Identify the region of integration. The function \( f(x, y) = \frac{1}{1-x^2-y^2} \) is integrated over two different disks. First, we look at the disk defined by \( x^2 + y^2 \leq \frac{3}{4} \). This is a circular area centered at the origin with radius \( \sqrt{\frac{3}{4}} = \frac{\sqrt{3}}{2} \). The second region mentioned is the disk with equation \( x^2 + y^2 \leq 1 \), which has a radius \( 1 \). This understanding helps in examining the behavior of the function near these boundaries.
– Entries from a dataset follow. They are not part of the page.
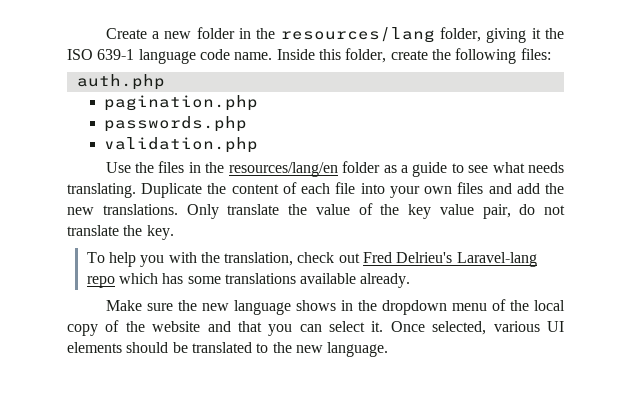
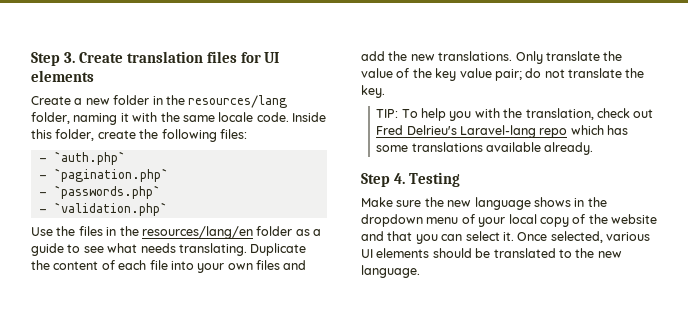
(105, 33) none -> [31,51,280,66] [31,70,94,82] Step 3. Create translation files for UI elements //
[486,28,564,43] [67,49,273,64] giving it the ISO 639-1 language code name. -> [73,112,289,125] naming it with the same locale code.
[76,74,165,90] [104,95,259,111] [104,116,248,132] [104,137,259,153] auth.php // pagination.php // passwords.php // validation.php -> [38,151,125,165] [38,168,168,182] [38,185,160,199] [38,202,167,216] - `auth.php` // - `pagination.php` // - `passwords.php` // - `validation.php`
[482,204,511,219] pair, -> [494,69,522,81] pair;
(174, 232) none -> [376,109,399,118] TIP:
(411, 280) none -> [361,172,460,187] // Step 4. Testing
[509,300,529,311] the -> [478,217,506,227] your

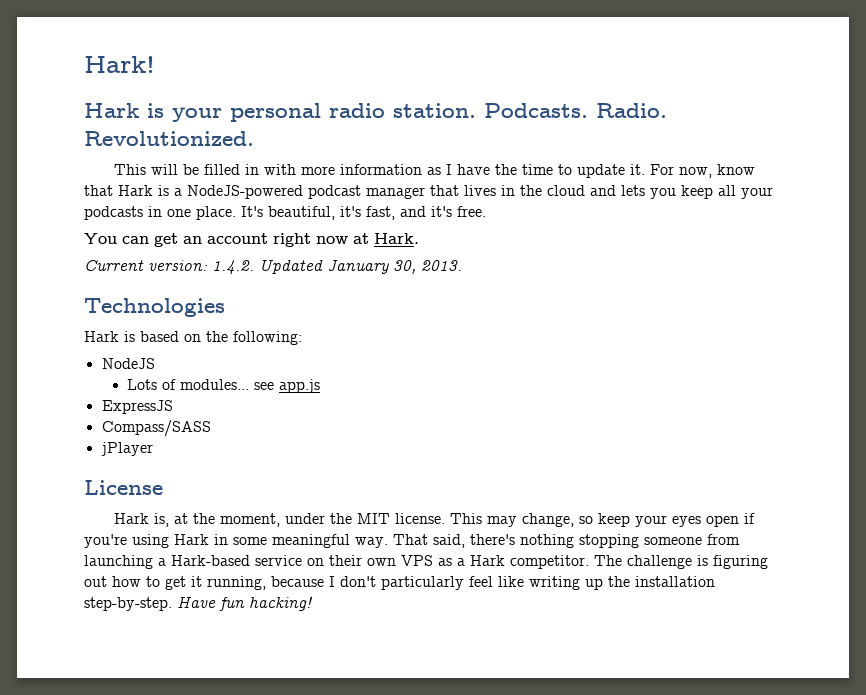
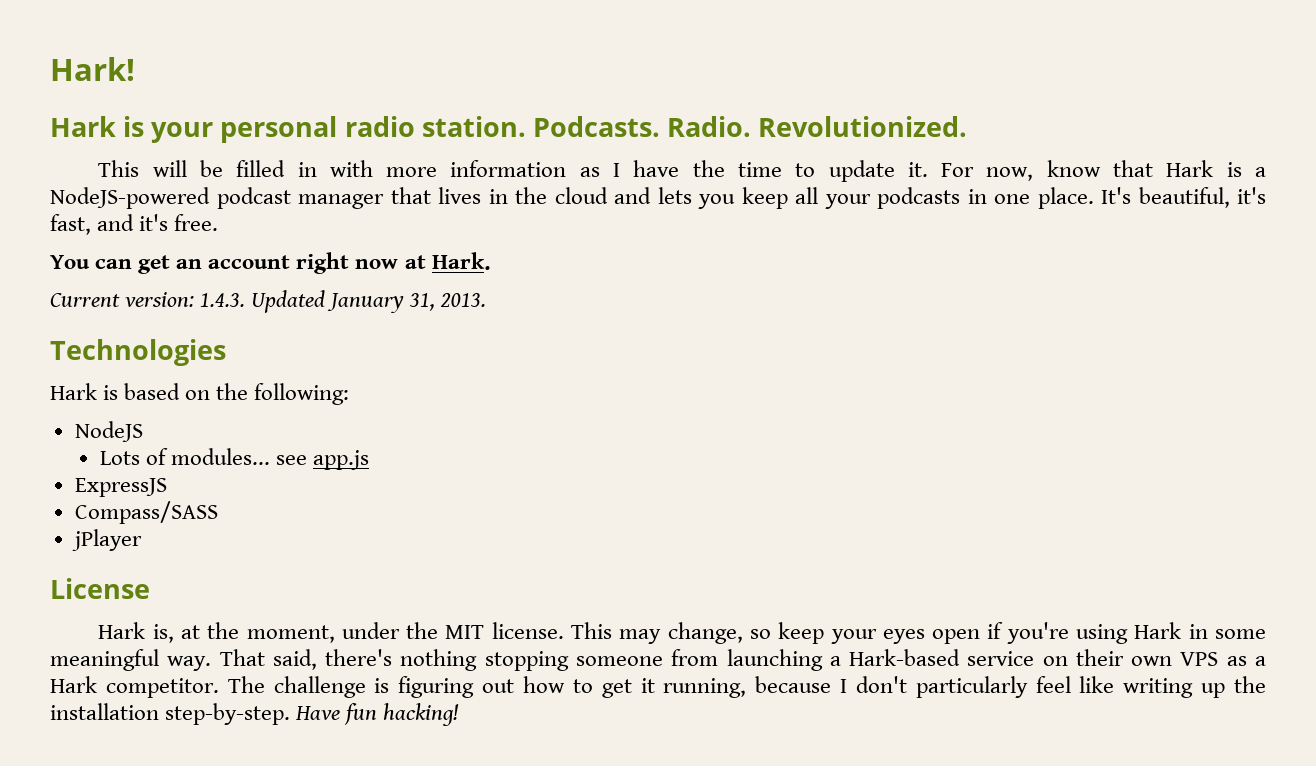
[212,260,254,275] 1.4.2. -> [200,293,246,307] 1.4.3.
[393,260,416,274] 30, -> [409,293,436,311] 31,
The function \( f(x, y) \) could have singularities where the denominator becomes zero: \( 1-x^2-y^2 = 0 \), which simplifies to \( x^2+y^2 = 1 \). This potential singularity is at the boundary of the disk \( x^2 + y^2 \leq 1 \), meaning it’s on the edge of this second disk. Within the disk \( x^2 + y^2 \leq \frac{3}{4} \), there are no points where \( x^2+y^2 = 1 \), thus no singularities exist inside this smaller region.

Since \( f(x, y) \) is continuous and finite inside the region \( x^2+y^2 \leq \frac{3}{4} \), it is integrable over this disk. We can conclude that for the disk \( x^2+y^2 \leq \frac{3}{4} \), the integral exists because the function has no undefined points or infinite values within this disk.

For the disk \( x^2 + y^2 \leq 1 \), the function \( f(x, y) \) approaches infinity as \( x^2 + y^2 \to 1 \). This creates a singularity exactly on the boundary of the integration region, which complicates integrating because it can cause the integral to diverge. Since the function isn’t bounded near the boundary \( x^2 + y^2 = 1 \), it indicates that the integral over this larger disk does not exist.